This work has as purpose to analyze under different metrics the air traffic in Brazil. Besides that, it makes it possible upload your own dataset (.graphml
) and see all these analyses applied to him. Have fun!
Work of undergraduate course about Network Analysis (IMD1155) of Bachelor's degree in Information Technology from the Federal University of Rio Grande do Norte (UFRN), with Ivanovitch Medeiros Dantas da Silva as professor.
Group:
- Álvaro Ferreira Pires de Paiva
- Enrolment: 2016039162
- E-mail: alvarofepipa@gmail.com
- Marcos Vinícius Rêgo Freire
- Enrolment: 20210053533
- E-mail: mvinnicius22@hotmail.com
You can find the dataset used in this work in alvarofpp/dataset-flights-brazil
.
You can find a detailed approach of these metrics above:
Metric | Description |
---|---|
Diameter |
Diameter it is the shortest distance between the two most distant nodes in the network. |
Radius |
The Radius of a network is the minimum eccentricity. |
Periphery |
The Periphery of a network is a set of all nodes whose eccentriciy is equals the diameter. |
Degree Centrality |
Degree Centrality assigns an importance score based simply on the number of links held by each node. |
Betweenness Centrality |
Betweenness Centrality shows which nodes are "bridges" between nodes in a network. |
Closeness Centrality |
The Closeness Centrality scores each node based on their "closeness" to all other nodes in the network. |
Eigenvector Centrality |
The Eigenvector Centrality measures a node’s influence based on the number of links it has to other nodes in the network. |
k-core |
A k-core in a network is a subset of its nodes in which all nodes have at least k connections to each other. |
k-shell |
The k-shell of a graph G is the set of all nodes belonging to the k–core of G but not to the (k+1)–core. |
You can run the app in 3 different ways:
- Virtual environment;
- Docker container;
- Docker-compose.
In your environment:
# Install requirements for scripts
pip install -r requirements.txt
# (optional) If you want updates the data
python3 extract.py
# Run the app
streamlit run app.py
These instructions will cover usage information and for the docker container.

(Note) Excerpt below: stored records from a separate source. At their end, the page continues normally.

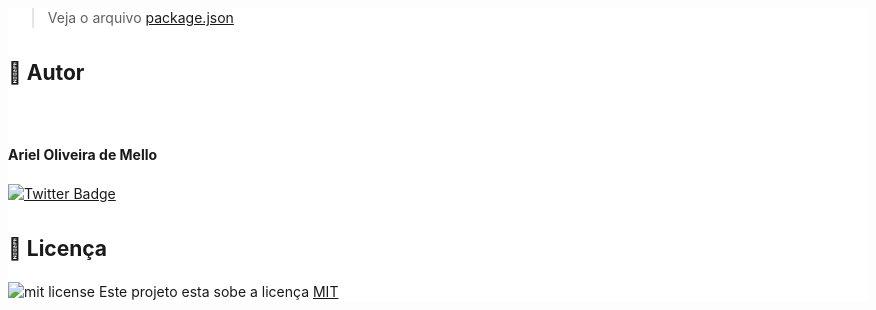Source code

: > Veja o arquivo [package.json](https://github.com/arielmell0/Infleux-coding-challenge/blob/ad-server/package.json)

  

## 🦸 Autor

<img  style="border-radius: 50%;"  src="https://media-exp1.licdn.com/dms/image/C4E03AQE8vZ3YZG56Jw/profile-displayphoto-shrink_800_800/0/1654872971971?e=1669852800&v=beta&t=B0ClFVkTDX4Rvvxgj6_eDV4Z9MAuCgpx1jMAVxOAoc8"  width="100px;"  alt=""/>

#### Ariel Oliveira de Mello

  

[![Twitter Badge](https://img.shields.io/twitter/follow/Hellodarknes0?style=for-the-badge)](https://twitter.com/Hellodarknes0)

  

## 📝 Licença

 
![mit license](https://img.shields.io/apm/l/vim-mode?style=for-the-badge)
Este projeto esta sobe a licença [MIT](./LICENSE)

In order to run this app you'll need docker installed.
Step 1:
# Build the docker image
docker build -t streamlitapp:latest .
# Or specifying a file
docker build -t streamlitapp:latest .f Dockerfile
Step 2:
# Run a container
docker run -p 8501:8501 streamlitapp:latest
If you prefer to use docker-compose to run the app with others services, this is the section.
See the Docker prerequisites section before this section. After that, you need to install docker-compose:
After installed docker-compose, create a .env
file (you can see .env.example
as an example).
STREAMLIT_PORT
- The port the app runs on. By default, is8501
.
# Run the app
docker-compose up
Contributions are more than welcome. Fork, improve and make a pull request. For bugs, ideas for improvement or other, please create an issue.
This project is licensed under the MIT License - see the LICENSE.md file for details.